Check every line of the data below for the word "雷神银翼". Copy the ones that have it.
====================
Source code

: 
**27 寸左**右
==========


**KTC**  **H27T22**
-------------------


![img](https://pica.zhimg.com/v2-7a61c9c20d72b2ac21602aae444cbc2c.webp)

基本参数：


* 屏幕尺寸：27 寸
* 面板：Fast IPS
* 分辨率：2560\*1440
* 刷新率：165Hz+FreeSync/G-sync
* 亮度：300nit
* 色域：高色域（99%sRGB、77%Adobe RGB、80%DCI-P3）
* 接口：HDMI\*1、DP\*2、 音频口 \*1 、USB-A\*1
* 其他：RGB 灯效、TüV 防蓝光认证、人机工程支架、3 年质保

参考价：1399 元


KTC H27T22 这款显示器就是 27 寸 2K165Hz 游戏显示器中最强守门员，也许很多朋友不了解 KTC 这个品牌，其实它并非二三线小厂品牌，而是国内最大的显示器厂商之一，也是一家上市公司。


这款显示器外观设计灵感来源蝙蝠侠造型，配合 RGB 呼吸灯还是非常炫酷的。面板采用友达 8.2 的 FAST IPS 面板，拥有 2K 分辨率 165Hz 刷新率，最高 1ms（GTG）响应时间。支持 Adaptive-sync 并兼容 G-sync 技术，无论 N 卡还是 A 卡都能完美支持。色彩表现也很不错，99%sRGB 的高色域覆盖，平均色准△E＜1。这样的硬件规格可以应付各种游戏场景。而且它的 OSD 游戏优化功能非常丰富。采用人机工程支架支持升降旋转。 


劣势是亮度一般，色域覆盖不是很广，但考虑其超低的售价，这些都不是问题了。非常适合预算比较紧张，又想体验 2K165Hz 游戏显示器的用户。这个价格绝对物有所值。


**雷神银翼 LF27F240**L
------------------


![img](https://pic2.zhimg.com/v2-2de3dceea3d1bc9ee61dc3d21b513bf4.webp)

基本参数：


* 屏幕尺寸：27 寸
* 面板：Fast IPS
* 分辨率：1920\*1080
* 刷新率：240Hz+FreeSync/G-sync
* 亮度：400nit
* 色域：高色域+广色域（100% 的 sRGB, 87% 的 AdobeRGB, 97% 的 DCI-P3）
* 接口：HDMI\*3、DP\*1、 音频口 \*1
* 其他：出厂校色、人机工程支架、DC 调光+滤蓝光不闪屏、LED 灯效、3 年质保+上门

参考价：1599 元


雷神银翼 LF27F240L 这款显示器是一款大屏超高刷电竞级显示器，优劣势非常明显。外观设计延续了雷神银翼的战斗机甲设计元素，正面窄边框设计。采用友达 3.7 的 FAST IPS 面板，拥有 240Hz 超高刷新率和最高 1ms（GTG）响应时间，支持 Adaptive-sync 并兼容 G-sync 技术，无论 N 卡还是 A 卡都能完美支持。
====================
ANSWER BOX:
**雷神银翼 LF27F240**L
雷神银翼 LF27F240L 这款显示器是一款大屏超高刷电竞级显示器，优劣势非常明显。外观设计延续了雷神银翼的战斗机甲设计元素，正面窄边框设计。采用友达 3.7 的 FAST IPS 面板，拥有 240Hz 超高刷新率和最高 1ms（GTG）响应时间，支持 Adaptive-sync 并兼容 G-sync 技术，无论 N 卡还是 A 卡都能完美支持。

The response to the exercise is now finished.